• [WHAT THIS TASK INVOLVES] Copy each line that contains the string "picado", taking them from the material.

DATA FOR REVIEW START

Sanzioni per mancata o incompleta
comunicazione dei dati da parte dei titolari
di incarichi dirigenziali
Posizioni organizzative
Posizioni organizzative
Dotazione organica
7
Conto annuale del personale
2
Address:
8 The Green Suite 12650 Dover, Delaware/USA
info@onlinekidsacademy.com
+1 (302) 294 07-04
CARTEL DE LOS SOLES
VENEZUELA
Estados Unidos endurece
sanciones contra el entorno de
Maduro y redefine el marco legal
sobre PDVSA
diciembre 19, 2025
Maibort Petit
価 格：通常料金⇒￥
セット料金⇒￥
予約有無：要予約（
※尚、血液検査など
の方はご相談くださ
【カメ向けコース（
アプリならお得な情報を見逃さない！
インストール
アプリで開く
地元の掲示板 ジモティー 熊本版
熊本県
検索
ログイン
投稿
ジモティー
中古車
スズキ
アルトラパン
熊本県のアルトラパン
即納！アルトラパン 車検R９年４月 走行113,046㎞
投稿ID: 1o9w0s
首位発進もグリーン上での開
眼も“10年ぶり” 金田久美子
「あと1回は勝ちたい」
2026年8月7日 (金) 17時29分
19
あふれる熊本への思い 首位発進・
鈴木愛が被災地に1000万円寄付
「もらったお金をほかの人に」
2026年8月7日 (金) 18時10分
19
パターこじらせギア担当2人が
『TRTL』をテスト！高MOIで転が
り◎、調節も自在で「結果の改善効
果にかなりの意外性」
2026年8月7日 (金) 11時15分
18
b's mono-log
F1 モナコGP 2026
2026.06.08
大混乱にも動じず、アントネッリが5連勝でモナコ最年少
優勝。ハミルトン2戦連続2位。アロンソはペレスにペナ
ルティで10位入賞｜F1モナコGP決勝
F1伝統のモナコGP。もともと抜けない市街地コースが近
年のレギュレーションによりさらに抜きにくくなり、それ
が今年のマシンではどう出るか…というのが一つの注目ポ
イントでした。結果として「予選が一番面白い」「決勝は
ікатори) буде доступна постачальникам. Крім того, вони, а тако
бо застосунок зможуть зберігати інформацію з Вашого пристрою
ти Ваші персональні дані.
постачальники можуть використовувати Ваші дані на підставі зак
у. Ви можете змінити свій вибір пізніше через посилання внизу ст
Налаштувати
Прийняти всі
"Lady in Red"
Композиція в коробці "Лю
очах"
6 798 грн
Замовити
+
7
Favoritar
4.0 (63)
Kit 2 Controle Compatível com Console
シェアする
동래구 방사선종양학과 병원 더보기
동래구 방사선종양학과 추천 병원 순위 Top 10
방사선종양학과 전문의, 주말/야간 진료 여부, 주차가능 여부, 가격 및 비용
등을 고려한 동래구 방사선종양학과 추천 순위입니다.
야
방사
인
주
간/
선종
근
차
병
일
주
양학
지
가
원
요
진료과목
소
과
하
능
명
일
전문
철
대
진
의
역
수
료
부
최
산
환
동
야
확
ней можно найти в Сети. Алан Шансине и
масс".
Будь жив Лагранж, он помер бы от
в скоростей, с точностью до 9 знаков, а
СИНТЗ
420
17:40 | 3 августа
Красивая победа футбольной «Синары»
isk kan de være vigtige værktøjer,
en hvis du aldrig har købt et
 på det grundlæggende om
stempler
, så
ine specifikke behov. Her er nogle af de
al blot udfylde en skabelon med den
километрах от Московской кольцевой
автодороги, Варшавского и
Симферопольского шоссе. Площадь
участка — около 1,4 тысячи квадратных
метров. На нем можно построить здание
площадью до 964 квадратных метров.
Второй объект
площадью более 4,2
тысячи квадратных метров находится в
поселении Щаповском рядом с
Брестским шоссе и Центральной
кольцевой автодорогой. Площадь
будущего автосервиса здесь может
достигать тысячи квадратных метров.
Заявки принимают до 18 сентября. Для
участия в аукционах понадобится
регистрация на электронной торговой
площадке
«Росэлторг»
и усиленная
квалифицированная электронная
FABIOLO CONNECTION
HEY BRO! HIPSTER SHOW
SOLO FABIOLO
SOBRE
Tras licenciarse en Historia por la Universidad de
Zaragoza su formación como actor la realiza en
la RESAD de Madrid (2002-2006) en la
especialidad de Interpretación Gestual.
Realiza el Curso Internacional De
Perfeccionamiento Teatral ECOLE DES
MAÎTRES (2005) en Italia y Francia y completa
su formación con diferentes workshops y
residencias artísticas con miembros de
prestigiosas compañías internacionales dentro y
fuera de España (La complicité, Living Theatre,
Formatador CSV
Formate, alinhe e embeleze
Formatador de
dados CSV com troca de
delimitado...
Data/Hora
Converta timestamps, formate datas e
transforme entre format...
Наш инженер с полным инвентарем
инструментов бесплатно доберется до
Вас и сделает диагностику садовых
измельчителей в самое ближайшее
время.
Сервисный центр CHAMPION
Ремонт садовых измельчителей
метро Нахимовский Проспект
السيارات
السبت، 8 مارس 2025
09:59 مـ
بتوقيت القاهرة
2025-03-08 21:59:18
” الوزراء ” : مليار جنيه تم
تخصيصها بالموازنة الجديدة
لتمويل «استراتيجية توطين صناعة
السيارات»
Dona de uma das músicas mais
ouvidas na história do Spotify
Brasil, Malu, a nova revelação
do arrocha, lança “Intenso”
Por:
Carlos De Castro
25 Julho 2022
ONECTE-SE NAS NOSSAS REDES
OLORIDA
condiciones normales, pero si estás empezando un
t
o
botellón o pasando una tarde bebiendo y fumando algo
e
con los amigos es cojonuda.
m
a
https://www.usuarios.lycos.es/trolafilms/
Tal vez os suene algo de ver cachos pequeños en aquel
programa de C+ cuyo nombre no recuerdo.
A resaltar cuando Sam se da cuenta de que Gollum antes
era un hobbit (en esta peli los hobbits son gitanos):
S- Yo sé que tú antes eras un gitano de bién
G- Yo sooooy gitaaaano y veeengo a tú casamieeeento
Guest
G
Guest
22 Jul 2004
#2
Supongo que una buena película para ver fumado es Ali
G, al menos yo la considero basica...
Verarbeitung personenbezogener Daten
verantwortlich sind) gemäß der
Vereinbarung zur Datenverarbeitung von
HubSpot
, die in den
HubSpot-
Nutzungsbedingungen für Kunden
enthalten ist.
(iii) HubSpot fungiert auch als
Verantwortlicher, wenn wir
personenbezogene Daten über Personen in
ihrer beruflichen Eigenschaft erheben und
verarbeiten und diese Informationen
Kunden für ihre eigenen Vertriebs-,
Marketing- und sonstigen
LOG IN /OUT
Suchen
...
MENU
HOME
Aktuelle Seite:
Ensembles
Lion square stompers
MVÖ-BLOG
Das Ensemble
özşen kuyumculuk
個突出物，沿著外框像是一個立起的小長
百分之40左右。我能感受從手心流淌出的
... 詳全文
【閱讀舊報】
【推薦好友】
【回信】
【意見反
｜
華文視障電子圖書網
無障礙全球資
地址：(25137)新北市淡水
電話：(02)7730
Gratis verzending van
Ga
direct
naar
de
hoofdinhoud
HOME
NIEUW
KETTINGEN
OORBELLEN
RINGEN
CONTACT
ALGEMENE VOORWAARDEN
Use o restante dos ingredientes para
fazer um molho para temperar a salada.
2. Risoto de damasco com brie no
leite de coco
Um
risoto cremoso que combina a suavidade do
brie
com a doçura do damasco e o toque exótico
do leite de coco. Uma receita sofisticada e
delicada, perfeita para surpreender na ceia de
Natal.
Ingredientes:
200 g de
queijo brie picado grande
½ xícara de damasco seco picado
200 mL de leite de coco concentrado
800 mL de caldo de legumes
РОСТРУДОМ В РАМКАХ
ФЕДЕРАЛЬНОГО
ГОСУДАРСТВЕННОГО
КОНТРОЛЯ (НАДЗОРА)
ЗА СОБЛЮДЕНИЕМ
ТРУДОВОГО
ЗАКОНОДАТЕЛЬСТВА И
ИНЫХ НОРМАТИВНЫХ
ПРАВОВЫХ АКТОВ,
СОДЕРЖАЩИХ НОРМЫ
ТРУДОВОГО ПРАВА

DATA FOR REVIEW END

• [TASK ANSWER]
queijo brie picado grande
½ xícara de damasco seco picado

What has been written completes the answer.